DATA FOR ANALYSIS Start Marker
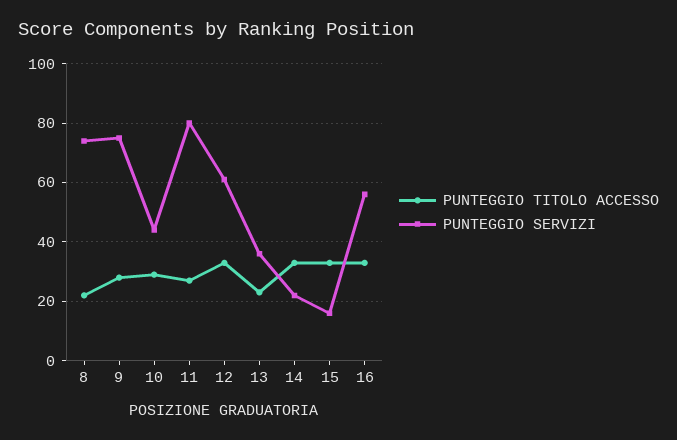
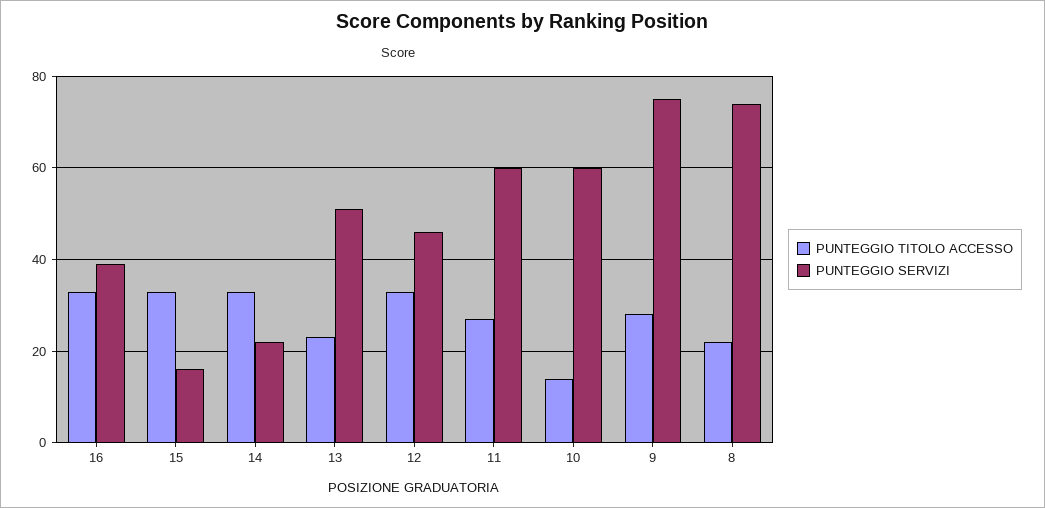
PUNTEGGIO TITOLO ACCESSO, 10: 30 -> 15
PUNTEGGIO SERVIZI, 10: 45 -> 60
PUNTEGGIO SERVIZI, 11: 80 -> 60
PUNTEGGIO SERVIZI, 12: 60 -> 45
PUNTEGGIO SERVIZI, 13: 35 -> 50
PUNTEGGIO SERVIZI, 16: 55 -> 40

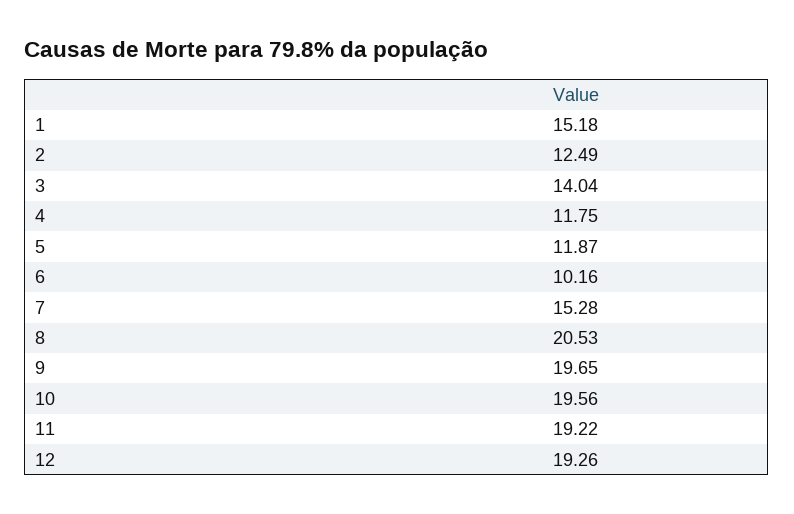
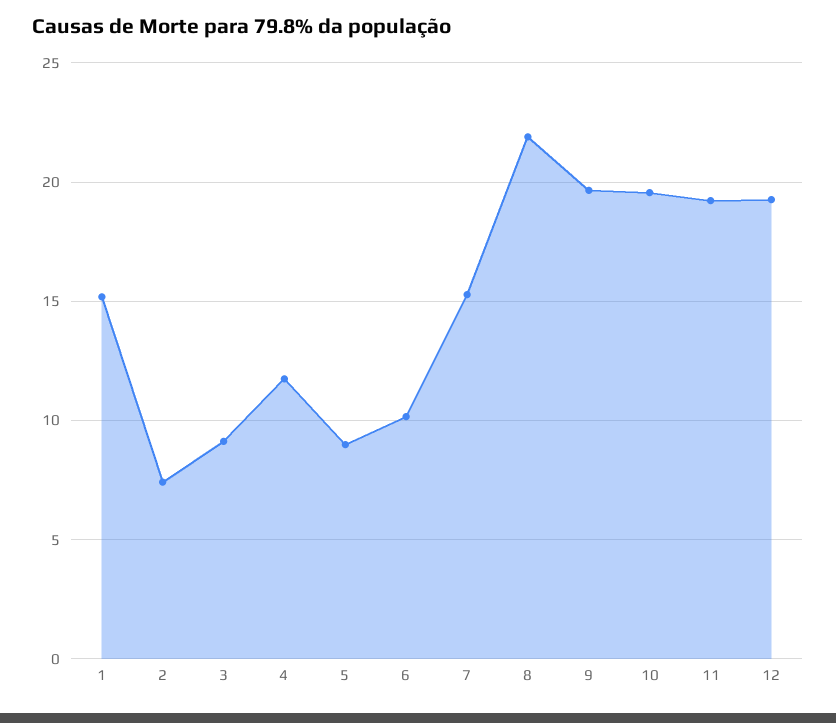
2: 12.49 -> 7.5
3: 14.04 -> 9
5: 11.87 -> 9
8: 20.53 -> 22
DATA FOR ANALYSIS End Marker
> _ASSIGNMENT_
Verbatim copy without images: write the records above out in full.

> _SOLUTION FOR THIS TASK_
PUNTEGGIO TITOLO ACCESSO, 10: 30 -> 15
PUNTEGGIO SERVIZI, 10: 45 -> 60
PUNTEGGIO SERVIZI, 11: 80 -> 60
PUNTEGGIO SERVIZI, 12: 60 -> 45
PUNTEGGIO SERVIZI, 13: 35 -> 50
PUNTEGGIO SERVIZI, 16: 55 -> 40

2: 12.49 -> 7.5
3: 14.04 -> 9
5: 11.87 -> 9
8: 20.53 -> 22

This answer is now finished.